Na vazante, a família levava alguns meses para limpar toda a área externa, pois ficava muito lixo espalhado pelo chão, como garrafas de vidro quebradas, latas enferrujadas, tábuas com pregos etc. Por isso, o coitado do Zé vivia sempre com cortes nos pés e muitas feridas pelo corpo. Os banhos eram feitos em cacimbas ou camburões de metal, com água de beber sendo filtrada em potes, bilhas e filtros de barro.

Existia uma grande vantagem: caso o caboclo tivesse algum problema sério com o vizinho, bastava pegar o machado e cortar a corda principal que amarrava o flutuante à beira do rio, ou colocar uma amarra num barco regional, pedir para ser puxado e mudar-se para o outro lado do rio. Como a família do Zé era benquista por todos os vizinhos, nunca precisou sair do local onde morava.

Durante a enchente, o balneário ficava à altura da janela do flutuante do Zé, bastava pular dentro do rio e tomar banho nas águas refrescantes, pois ainda não havia poluição em demasia, apesar dos moradores despejarem dejetos de privadas diretamente no igarapé. Os barcos regionais ancoravam no flutuante do Zé, oferecendo a preço acessível peixe, leite, queijo, farinha e outros produtos regionais, além de tábuas e palhas para a manutenção da casa.

Zé foi estudar no Grupo Escolar Barão do Rio Branco. Sua avó o matriculou no primeiro ano forte (equivalente à segunda série), mas o Zé não sabia ler nem escrever. A primeira tarefa na escola foi realizar uma cópia e ele, na malandragem, pediu ao seu colega Nascimento para fazê-la. Ocorre que seu confrade era canhoto, que pegou o caderno do Zé Mundão, virou na melhor posição e fez a cópia todinha. O Zé foi entregar o trabalho:

– Fessora Genevova, taí a cópia, tá bonita? – falou todo gabola da vida.

– Vá fazer outra cópia, você fez com o caderno de cabeça para baixo! – disse a professora, dando-lhe aquele ralho.

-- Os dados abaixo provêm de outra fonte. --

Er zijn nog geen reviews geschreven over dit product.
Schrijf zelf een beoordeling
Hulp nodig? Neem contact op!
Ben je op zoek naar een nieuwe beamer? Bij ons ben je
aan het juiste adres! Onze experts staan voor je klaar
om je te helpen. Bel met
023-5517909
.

Não se conteve, chorou que nem um bezerro desmamado. Então, a professora descobriu que ele estava na série errada e o encaminhou para a alfabetização. Cobrir as letras foi uma graça para Zé Mundão. Mas, o que ele mais odiava era a hora da merenda, pois não trazia nada de casa e ainda tinha que encarar aquele leite de soja, enviado ao Brasil em decorrência do projeto dos ianques “União Para o Progresso”. O jeito era filar a merenda dos meninos do pré-escolar.

Num certo dia, Zé foi pego e levado pela orelha até a diretoria. Seus pais foram chamados à atenção - moral da história: ganhou uma lancheira novinha em folha, com direito a suco de maracujá e sanduíche de pão com pão. A partir daí, começou a adorar a hora da merenda, gostava de deixar seus colegas com água na boca, e nunca mais tomou o famoso leite de posto!